──────── 阅读摘录
使用 OpenGrok搭建大型源码阅读环境
使用 OpenGrok搭建大型源码阅读环境
官方wiki 简单介绍了OpenGrok的搭建过程, 参考https://github.com/oracle/opengrok/wiki/How-to-setup-OpenGrok
在自己的实践过程中,还是会遇到一些小问题,记录下来以避免后人继续踩坑。
本文以最新版ubuntu 22.10为例(实测ubuntu 22.10搭建AOSP编译环境完全没有任何问题)

- tomcat的安装
tomcat需要10.x版本, apt源中的版本是9.x,因此需要手动安装
手动安装步骤和相关脚本,可以参考https://github.com/lashwang2022/tomcat-installation-ubuntu/blob/main/install-tomcat-ubuntu.sh
- opengrok的安装和配置
官方提供的命令
opengrok-deploy -c /opengrok/etc/configuration.xml \/opengrok/dist/lib/source.war /var/lib/tomcat8/webapps
-
需要注意python的版本问题, opengrok-deploy需要在python3环境下使用,自己可以使用pyven创建虚拟python环境.
────────────────
──────── 给定记录
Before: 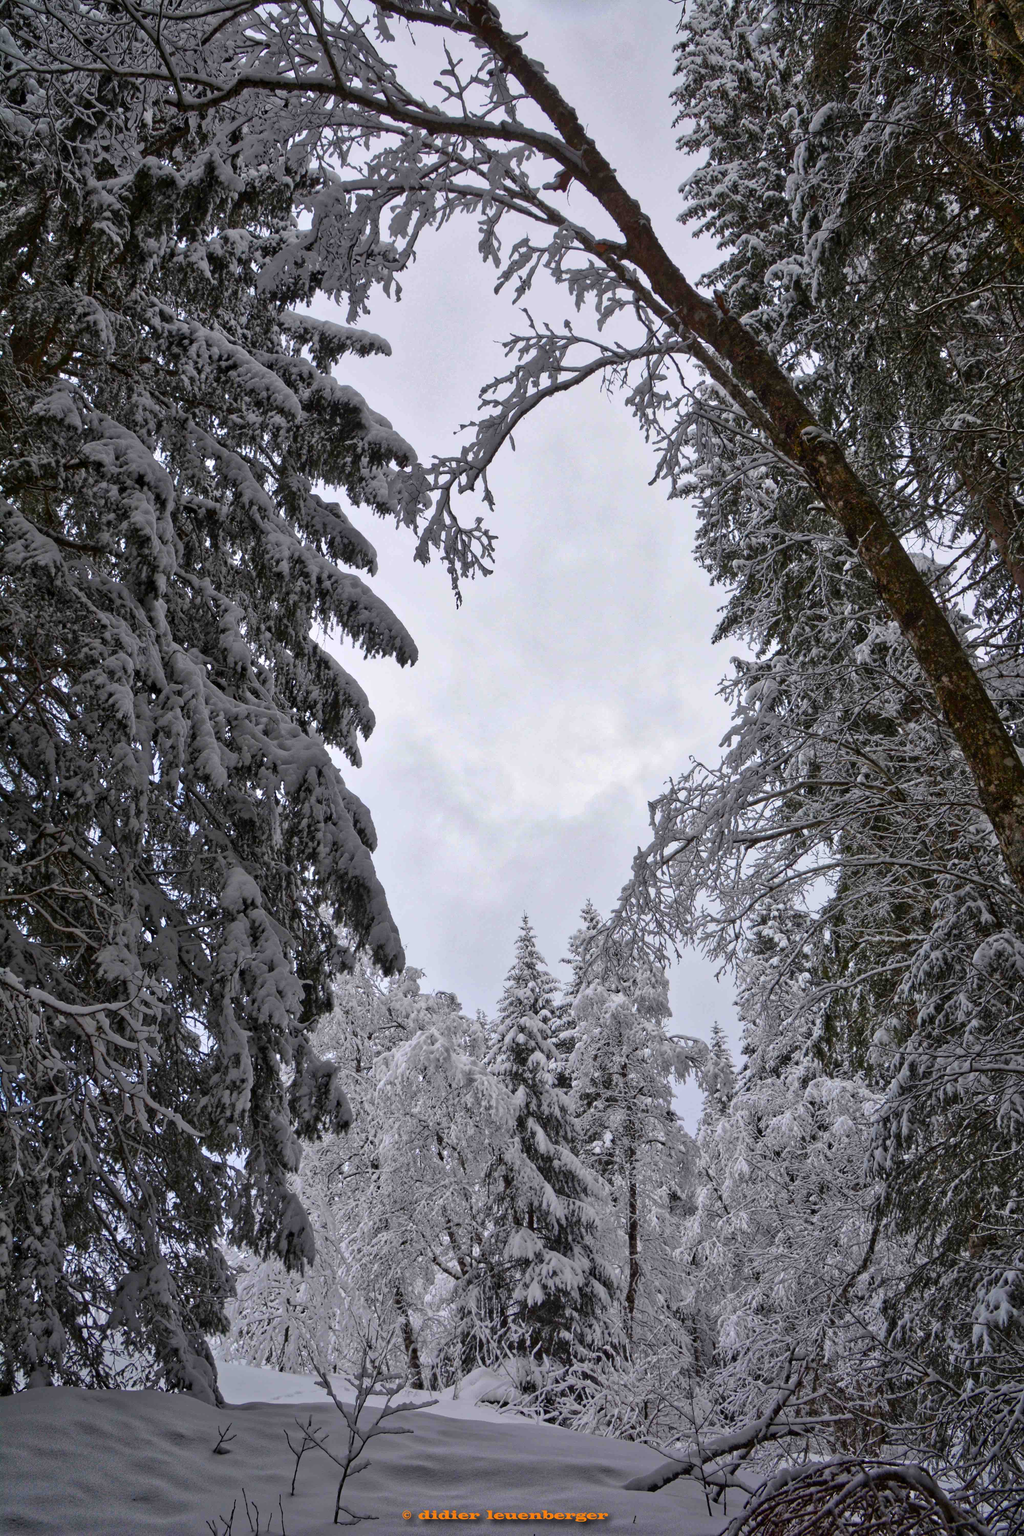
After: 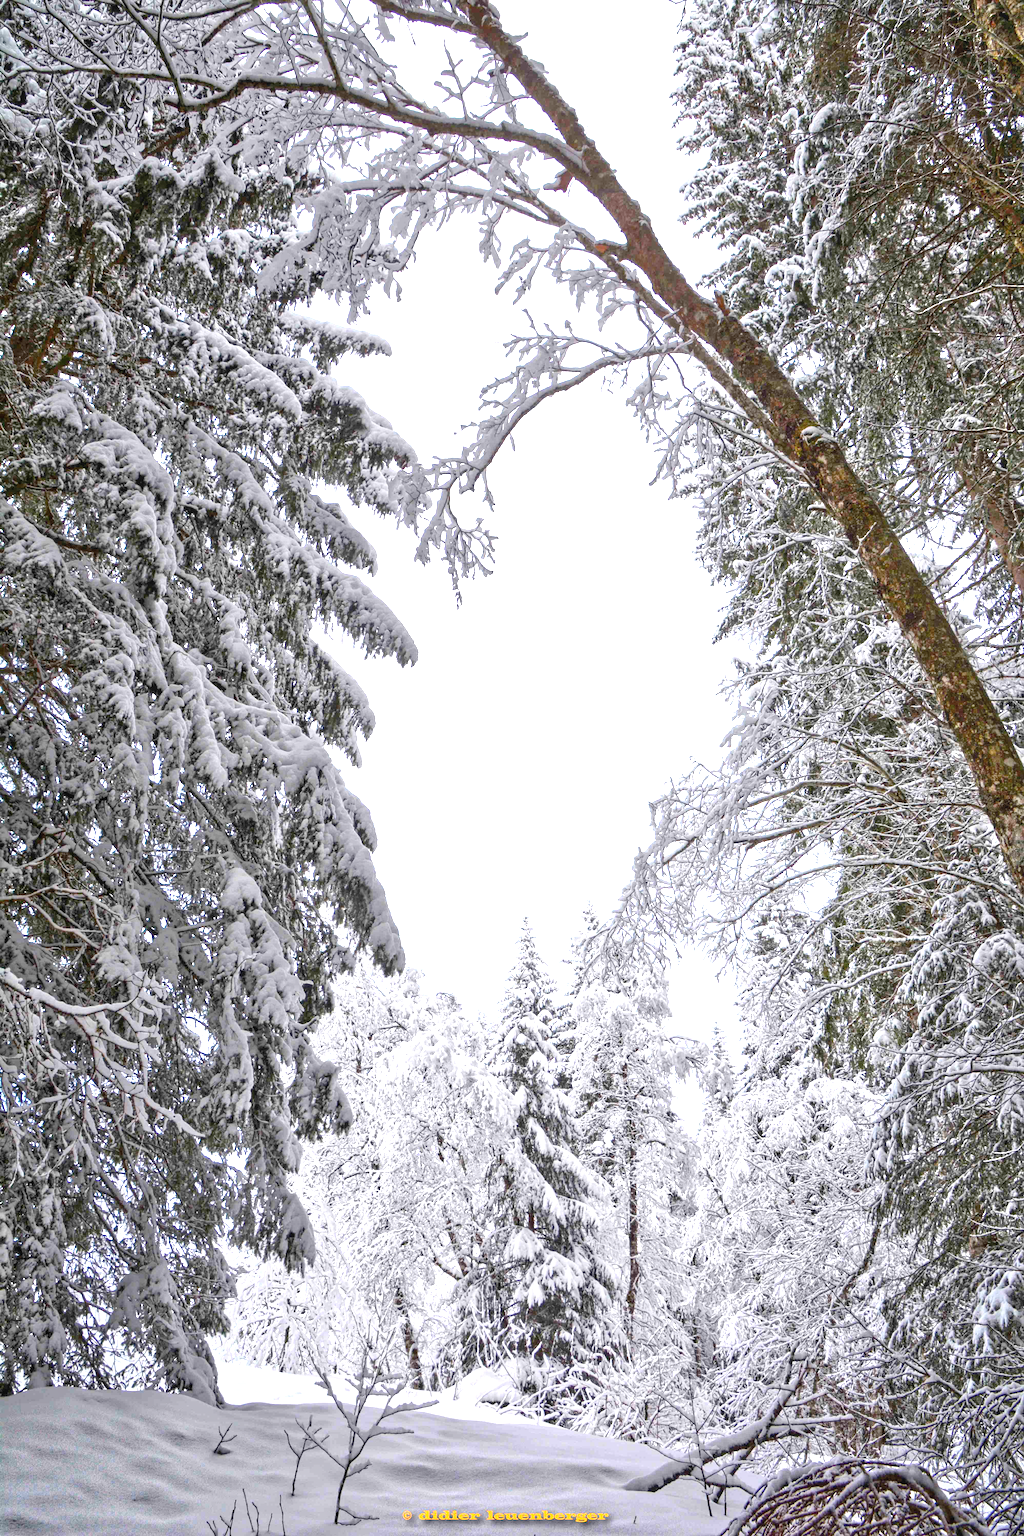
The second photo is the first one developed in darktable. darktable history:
exposure: black level correction 0, exposure 1.388 EV, compensate exposure bias true, compensate highlight preservation false
tone equalizer: on, module defaults
local contrast: detail 110%
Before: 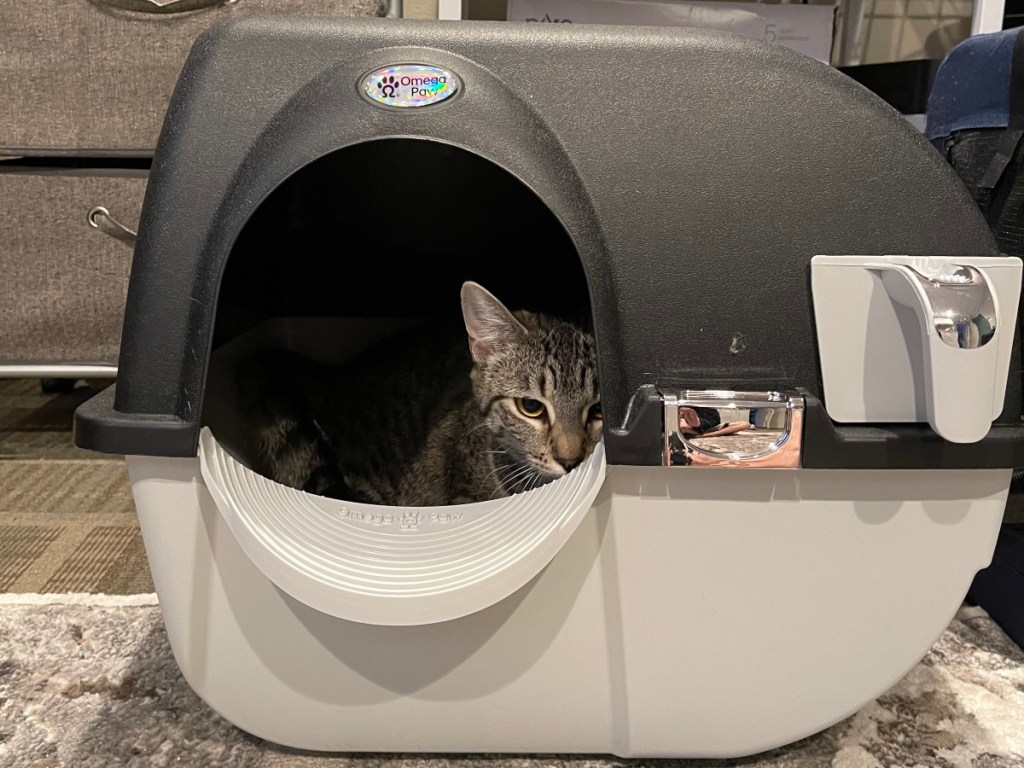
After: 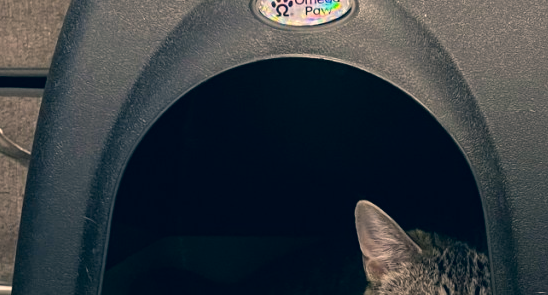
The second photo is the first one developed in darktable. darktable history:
crop: left 10.355%, top 10.564%, right 36.054%, bottom 51.014%
color correction: highlights a* 10.34, highlights b* 13.86, shadows a* -9.92, shadows b* -14.91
────────────────
任务 >>
1 > 列出这篇 OpenGrok 搭建笔记里，官方提供的那条 opengrok-deploy 命令中出现的全部文件或目录路径。
2 > 照原样抄写这篇 OpenGrok 搭建笔记中的一段文字，从"本文以最新版ubuntu 22.10为例(实测ubuntu 22.10搭建AOSP编译环境完全没有任何问题)"开始，到"n创建虚拟python环境."结束。
前面的清单与这篇 OpenGrok 搭建笔记毫无关联。

练习结果 >>
1 >
/opengrok/etc/configuration.xml
/opengrok/dist/lib/source.war
/var/lib/tomcat8/webapps

2 >
本文以最新版ubuntu 22.10为例(实测ubuntu 22.10搭建AOSP编译环境完全没有任何问题)

- tomcat的安装
tomcat需要10.x版本, apt源中的版本是9.x,因此需要手动安装
手动安装步骤和相关脚本,可以参考https://github.com/lashwang2022/tomcat-installation-ubuntu/blob/main/install-tomcat-ubuntu.sh
- opengrok的安装和配置
官方提供的命令
opengrok-deploy -c /opengrok/etc/configuration.xml \/opengrok/dist/lib/source.war /var/lib/tomcat8/webapps
-
需要注意python的版本问题, opengrok-deploy需要在python3环境下使用,自己可以使用pyven创建虚拟python环境.